== WORK REQUIRED ==
Convert the lines of the listing into a Markdown table with the columns Row and Text. Begin with the first line of the listing and continue through the line containing "ректерге сүйенсек, Turlov Private Holding", numbering each line and omitting blank ones.

───── MATERIAL FOR THE TASK

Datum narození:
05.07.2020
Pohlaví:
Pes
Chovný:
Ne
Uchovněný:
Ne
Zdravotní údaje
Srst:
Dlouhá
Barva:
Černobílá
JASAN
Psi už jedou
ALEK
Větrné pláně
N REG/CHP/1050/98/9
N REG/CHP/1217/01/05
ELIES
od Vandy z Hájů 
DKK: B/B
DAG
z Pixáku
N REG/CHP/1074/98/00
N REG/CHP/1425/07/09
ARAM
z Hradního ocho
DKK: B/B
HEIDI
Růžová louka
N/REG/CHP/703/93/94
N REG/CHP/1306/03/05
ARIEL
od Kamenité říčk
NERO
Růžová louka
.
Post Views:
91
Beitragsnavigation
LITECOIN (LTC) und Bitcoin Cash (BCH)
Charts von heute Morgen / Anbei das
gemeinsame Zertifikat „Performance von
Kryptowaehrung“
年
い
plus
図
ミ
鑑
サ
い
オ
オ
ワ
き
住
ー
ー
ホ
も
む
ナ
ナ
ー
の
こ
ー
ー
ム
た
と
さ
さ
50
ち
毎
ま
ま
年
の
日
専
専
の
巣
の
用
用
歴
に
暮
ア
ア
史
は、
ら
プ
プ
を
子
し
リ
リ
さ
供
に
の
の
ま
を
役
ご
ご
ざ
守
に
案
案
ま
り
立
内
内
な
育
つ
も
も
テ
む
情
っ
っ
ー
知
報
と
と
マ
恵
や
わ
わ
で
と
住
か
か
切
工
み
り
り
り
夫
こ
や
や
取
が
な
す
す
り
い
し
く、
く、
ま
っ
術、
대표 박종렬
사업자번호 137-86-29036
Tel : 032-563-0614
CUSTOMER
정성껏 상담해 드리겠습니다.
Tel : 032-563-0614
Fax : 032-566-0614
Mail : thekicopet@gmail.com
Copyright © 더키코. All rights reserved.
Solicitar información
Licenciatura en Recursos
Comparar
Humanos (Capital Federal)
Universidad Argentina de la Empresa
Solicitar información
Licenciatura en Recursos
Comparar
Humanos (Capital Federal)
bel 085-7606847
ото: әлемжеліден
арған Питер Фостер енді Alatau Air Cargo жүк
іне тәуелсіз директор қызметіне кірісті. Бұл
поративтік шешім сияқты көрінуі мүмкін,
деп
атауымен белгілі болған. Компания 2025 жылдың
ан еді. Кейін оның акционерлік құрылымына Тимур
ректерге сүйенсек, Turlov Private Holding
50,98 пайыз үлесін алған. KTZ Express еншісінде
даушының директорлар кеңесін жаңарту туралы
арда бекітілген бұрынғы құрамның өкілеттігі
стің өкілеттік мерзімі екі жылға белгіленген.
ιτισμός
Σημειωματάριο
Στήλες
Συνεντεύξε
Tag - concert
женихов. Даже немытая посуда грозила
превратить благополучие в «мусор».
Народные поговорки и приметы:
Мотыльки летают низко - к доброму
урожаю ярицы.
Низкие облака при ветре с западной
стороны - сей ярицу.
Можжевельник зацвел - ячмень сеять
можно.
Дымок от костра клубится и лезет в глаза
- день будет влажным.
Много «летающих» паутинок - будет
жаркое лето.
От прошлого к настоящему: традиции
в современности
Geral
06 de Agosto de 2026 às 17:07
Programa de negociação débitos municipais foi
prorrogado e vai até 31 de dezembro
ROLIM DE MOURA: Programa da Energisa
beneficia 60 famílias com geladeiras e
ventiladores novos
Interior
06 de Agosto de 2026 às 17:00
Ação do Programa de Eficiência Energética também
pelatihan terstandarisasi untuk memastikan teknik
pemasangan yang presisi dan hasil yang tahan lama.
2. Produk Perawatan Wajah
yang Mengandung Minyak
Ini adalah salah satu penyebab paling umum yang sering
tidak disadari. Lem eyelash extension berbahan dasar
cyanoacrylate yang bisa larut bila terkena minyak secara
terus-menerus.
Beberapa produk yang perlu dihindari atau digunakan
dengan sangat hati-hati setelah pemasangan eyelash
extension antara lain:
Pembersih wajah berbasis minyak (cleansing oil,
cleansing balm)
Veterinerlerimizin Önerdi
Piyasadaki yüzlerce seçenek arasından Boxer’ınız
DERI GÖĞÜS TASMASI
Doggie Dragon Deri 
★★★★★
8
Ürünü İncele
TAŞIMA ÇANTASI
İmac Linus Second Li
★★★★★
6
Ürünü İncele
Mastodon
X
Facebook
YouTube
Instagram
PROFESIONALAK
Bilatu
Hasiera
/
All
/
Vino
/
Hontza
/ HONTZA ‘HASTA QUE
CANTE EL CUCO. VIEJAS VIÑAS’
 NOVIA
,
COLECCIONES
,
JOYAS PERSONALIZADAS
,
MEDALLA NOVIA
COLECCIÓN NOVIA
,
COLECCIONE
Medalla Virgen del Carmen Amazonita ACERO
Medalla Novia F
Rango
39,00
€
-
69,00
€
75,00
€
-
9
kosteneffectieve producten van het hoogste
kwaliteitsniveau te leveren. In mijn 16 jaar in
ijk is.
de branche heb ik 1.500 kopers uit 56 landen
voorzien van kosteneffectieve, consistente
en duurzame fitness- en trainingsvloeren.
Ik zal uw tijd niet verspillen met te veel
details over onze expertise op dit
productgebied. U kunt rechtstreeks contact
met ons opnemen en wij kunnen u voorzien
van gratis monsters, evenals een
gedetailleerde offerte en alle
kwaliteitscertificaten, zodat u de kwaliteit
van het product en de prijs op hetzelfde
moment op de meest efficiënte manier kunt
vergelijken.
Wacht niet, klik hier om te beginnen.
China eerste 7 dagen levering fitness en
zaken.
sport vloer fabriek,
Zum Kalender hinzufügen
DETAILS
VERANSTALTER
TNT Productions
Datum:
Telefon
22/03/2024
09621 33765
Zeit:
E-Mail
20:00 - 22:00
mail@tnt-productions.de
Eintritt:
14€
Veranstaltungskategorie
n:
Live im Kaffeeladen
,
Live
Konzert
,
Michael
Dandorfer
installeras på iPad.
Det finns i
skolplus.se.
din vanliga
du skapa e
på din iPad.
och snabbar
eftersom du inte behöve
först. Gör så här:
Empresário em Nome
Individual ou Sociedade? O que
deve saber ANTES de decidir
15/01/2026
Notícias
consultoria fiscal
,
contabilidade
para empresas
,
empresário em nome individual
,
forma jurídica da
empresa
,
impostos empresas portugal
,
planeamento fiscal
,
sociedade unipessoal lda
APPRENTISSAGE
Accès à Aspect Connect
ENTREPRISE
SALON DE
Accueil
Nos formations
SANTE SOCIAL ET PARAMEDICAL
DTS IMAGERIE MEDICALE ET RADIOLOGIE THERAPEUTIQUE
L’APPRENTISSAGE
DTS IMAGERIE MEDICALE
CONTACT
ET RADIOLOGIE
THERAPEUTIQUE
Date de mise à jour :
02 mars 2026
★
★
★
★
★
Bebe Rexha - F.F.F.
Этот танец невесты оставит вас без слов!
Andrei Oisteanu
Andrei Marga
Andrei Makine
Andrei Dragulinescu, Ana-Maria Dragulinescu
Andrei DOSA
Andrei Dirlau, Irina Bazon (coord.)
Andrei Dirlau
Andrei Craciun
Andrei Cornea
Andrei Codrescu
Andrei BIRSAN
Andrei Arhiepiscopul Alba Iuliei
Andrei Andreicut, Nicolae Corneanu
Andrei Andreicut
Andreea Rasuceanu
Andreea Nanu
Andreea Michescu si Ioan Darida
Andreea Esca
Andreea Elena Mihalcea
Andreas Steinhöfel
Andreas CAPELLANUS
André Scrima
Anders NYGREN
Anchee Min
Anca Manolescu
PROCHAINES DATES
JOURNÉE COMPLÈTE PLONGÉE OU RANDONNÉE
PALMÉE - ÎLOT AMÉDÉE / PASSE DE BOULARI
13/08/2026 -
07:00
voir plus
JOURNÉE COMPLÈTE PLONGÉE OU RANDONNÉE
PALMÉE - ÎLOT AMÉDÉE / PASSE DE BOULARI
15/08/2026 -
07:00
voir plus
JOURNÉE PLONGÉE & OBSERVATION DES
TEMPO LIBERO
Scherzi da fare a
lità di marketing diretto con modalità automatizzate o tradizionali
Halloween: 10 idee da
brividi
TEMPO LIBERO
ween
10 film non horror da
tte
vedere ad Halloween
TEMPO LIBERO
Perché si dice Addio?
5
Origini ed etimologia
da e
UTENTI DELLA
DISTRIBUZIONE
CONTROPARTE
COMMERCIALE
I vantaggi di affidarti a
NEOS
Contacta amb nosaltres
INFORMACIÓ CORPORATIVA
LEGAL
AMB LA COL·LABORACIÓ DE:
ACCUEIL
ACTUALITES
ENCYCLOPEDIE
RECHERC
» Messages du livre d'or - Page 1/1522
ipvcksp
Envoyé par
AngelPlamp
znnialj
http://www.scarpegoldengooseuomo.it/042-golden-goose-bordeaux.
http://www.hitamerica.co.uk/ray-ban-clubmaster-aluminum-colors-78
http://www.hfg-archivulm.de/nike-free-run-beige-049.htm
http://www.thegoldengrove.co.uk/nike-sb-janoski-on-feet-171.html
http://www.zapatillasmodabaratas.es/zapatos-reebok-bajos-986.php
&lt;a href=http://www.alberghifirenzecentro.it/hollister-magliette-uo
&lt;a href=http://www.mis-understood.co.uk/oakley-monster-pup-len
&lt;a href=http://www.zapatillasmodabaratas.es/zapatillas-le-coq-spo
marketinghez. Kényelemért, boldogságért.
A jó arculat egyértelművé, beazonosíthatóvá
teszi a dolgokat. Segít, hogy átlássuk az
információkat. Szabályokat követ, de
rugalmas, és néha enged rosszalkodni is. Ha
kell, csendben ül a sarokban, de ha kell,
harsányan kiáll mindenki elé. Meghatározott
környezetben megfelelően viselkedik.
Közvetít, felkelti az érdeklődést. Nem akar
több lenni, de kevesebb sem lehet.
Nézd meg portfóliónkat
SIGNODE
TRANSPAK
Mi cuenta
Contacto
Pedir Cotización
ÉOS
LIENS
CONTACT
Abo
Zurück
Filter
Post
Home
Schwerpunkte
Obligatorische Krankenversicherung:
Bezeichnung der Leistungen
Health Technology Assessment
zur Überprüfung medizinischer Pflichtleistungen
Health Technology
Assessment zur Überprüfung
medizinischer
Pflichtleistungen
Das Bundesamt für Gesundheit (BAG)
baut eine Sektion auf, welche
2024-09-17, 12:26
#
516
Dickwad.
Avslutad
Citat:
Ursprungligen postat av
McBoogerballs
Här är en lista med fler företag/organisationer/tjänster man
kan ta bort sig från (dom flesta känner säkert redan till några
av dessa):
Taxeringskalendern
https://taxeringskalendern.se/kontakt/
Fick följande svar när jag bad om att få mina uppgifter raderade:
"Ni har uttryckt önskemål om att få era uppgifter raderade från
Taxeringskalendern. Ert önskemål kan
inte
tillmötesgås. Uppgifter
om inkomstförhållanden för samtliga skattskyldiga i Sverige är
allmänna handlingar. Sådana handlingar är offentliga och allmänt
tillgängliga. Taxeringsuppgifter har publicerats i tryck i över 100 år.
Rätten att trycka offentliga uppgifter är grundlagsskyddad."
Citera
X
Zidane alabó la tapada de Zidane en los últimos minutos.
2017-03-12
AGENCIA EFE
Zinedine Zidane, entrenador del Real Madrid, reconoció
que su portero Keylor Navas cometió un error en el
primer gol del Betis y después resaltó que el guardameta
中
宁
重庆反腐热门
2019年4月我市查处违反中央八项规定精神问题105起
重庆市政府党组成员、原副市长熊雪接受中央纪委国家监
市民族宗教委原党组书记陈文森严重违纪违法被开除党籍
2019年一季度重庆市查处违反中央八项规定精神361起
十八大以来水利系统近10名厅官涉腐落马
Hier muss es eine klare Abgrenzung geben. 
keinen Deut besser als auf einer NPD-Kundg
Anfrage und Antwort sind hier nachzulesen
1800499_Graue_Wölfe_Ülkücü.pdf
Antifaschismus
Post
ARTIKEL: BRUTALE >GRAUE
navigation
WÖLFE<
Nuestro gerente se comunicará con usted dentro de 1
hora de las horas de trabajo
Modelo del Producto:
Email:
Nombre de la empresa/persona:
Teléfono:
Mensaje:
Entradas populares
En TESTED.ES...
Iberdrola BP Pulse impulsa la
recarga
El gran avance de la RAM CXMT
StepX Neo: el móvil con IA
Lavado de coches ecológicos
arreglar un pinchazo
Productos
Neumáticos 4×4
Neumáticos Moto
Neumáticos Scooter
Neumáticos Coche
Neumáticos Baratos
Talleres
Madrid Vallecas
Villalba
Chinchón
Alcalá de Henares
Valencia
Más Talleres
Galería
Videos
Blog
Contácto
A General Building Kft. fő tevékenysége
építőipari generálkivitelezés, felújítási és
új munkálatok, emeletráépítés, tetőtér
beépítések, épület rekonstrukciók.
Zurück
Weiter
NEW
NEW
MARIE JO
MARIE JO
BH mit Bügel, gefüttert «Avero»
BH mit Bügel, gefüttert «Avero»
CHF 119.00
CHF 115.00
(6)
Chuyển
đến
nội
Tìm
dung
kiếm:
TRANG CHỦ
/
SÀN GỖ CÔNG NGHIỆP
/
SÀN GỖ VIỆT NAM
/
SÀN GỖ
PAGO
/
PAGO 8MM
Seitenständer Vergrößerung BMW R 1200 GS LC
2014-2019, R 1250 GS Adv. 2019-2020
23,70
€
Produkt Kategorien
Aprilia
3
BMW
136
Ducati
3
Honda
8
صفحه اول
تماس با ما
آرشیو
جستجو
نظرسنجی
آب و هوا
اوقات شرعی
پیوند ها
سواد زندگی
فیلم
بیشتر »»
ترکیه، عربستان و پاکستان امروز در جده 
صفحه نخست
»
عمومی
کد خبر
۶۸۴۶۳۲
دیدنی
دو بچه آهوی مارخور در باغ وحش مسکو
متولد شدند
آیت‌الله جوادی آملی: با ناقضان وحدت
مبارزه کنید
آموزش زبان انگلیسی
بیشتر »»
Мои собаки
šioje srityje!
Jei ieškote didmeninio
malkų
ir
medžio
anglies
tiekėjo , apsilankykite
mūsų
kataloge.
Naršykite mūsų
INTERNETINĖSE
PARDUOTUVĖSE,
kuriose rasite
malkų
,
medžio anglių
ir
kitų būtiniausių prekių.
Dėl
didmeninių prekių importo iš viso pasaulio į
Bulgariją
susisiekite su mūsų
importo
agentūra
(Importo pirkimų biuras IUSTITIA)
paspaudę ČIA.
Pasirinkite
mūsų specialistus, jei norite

──────────

== ANSWER FOR THE TASK ==
| Row | Text |
|---|---|
| 1 | Datum narození: |
| 2 | 05.07.2020 |
| 3 | Pohlaví: |
| 4 | Pes |
| 5 | Chovný: |
| 6 | Ne |
| 7 | Uchovněný: |
| 8 | Ne |
| 9 | Zdravotní údaje |
| 10 | Srst: |
| 11 | Dlouhá |
| 12 | Barva: |
| 13 | Černobílá |
| 14 | JASAN |
| 15 | Psi už jedou |
| 16 | ALEK |
| 17 | Větrné pláně |
| 18 | N REG/CHP/1050/98/9 |
| 19 | N REG/CHP/1217/01/05 |
| 20 | ELIES |
| 21 | od Vandy z Hájů  |
| 22 | DKK: B/B |
| 23 | DAG |
| 24 | z Pixáku |
| 25 | N REG/CHP/1074/98/00 |
| 26 | N REG/CHP/1425/07/09 |
| 27 | ARAM |
| 28 | z Hradního ocho |
| 29 | DKK: B/B |
| 30 | HEIDI |
| 31 | Růžová louka |
| 32 | N/REG/CHP/703/93/94 |
| 33 | N REG/CHP/1306/03/05 |
| 34 | ARIEL |
| 35 | od Kamenité říčk |
| 36 | NERO |
| 37 | Růžová louka |
| 38 | . |
| 39 | Post Views: |
| 40 | 91 |
| 41 | Beitragsnavigation |
| 42 | LITECOIN (LTC) und Bitcoin Cash (BCH) |
| 43 | Charts von heute Morgen / Anbei das |
| 44 | gemeinsame Zertifikat „Performance von |
| 45 | Kryptowaehrung“ |
| 46 | 年 |
| 47 | い |
| 48 | plus |
| 49 | 図 |
| 50 | ミ |
| 51 | 鑑 |
| 52 | サ |
| 53 | い |
| 54 | オ |
| 55 | オ |
| 56 | ワ |
| 57 | き |
| 58 | 住 |
| 59 | ー |
| 60 | ー |
| 61 | ホ |
| 62 | も |
| 63 | む |
| 64 | ナ |
| 65 | ナ |
| 66 | ー |
| 67 | の |
| 68 | こ |
| 69 | ー |
| 70 | ー |
| 71 | ム |
| 72 | た |
| 73 | と |
| 74 | さ |
| 75 | さ |
| 76 | 50 |
| 77 | ち |
| 78 | 毎 |
| 79 | ま |
| 80 | ま |
| 81 | 年 |
| 82 | の |
| 83 | 日 |
| 84 | 専 |
| 85 | 専 |
| 86 | の |
| 87 | 巣 |
| 88 | の |
| 89 | 用 |
| 90 | 用 |
| 91 | 歴 |
| 92 | に |
| 93 | 暮 |
| 94 | ア |
| 95 | ア |
| 96 | 史 |
| 97 | は、 |
| 98 | ら |
| 99 | プ |
| 100 | プ |
| 101 | を |
| 102 | 子 |
| 103 | し |
| 104 | リ |
| 105 | リ |
| 106 | さ |
| 107 | 供 |
| 108 | に |
| 109 | の |
| 110 | の |
| 111 | ま |
| 112 | を |
| 113 | 役 |
| 114 | ご |
| 115 | ご |
| 116 | ざ |
| 117 | 守 |
| 118 | に |
| 119 | 案 |
| 120 | 案 |
| 121 | ま |
| 122 | り |
| 123 | 立 |
| 124 | 内 |
| 125 | 内 |
| 126 | な |
| 127 | 育 |
| 128 | つ |
| 129 | も |
| 130 | も |
| 131 | テ |
| 132 | む |
| 133 | 情 |
| 134 | っ |
| 135 | っ |
| 136 | ー |
| 137 | 知 |
| 138 | 報 |
| 139 | と |
| 140 | と |
| 141 | マ |
| 142 | 恵 |
| 143 | や |
| 144 | わ |
| 145 | わ |
| 146 | で |
| 147 | と |
| 148 | 住 |
| 149 | か |
| 150 | か |
| 151 | 切 |
| 152 | 工 |
| 153 | み |
| 154 | り |
| 155 | り |
| 156 | り |
| 157 | 夫 |
| 158 | こ |
| 159 | や |
| 160 | や |
| 161 | 取 |
| 162 | が |
| 163 | な |
| 164 | す |
| 165 | す |
| 166 | り |
| 167 | い |
| 168 | し |
| 169 | く、 |
| 170 | く、 |
| 171 | ま |
| 172 | っ |
| 173 | 術、 |
| 174 | 대표 박종렬 |
| 175 | 사업자번호 137-86-29036 |
| 176 | Tel : 032-563-0614 |
| 177 | CUSTOMER |
| 178 | 정성껏 상담해 드리겠습니다. |
| 179 | Tel : 032-563-0614 |
| 180 | Fax : 032-566-0614 |
| 181 | Mail : thekicopet@gmail.com |
| 182 | Copyright © 더키코. All rights reserved. |
| 183 | Solicitar información |
| 184 | Licenciatura en Recursos |
| 185 | Comparar |
| 186 | Humanos (Capital Federal) |
| 187 | Universidad Argentina de la Empresa |
| 188 | Solicitar información |
| 189 | Licenciatura en Recursos |
| 190 | Comparar |
| 191 | Humanos (Capital Federal) |
| 192 | bel 085-7606847 |
| 193 | ото: әлемжеліден |
| 194 | арған Питер Фостер енді Alatau Air Cargo жүк |
| 195 | іне тәуелсіз директор қызметіне кірісті. Бұл |
| 196 | поративтік шешім сияқты көрінуі мүмкін, |
| 197 | деп |
| 198 | атауымен белгілі болған. Компания 2025 жылдың |
| 199 | ан еді. Кейін оның акционерлік құрылымына Тимур |
| 200 | ректерге сүйенсек, Turlov Private Holding |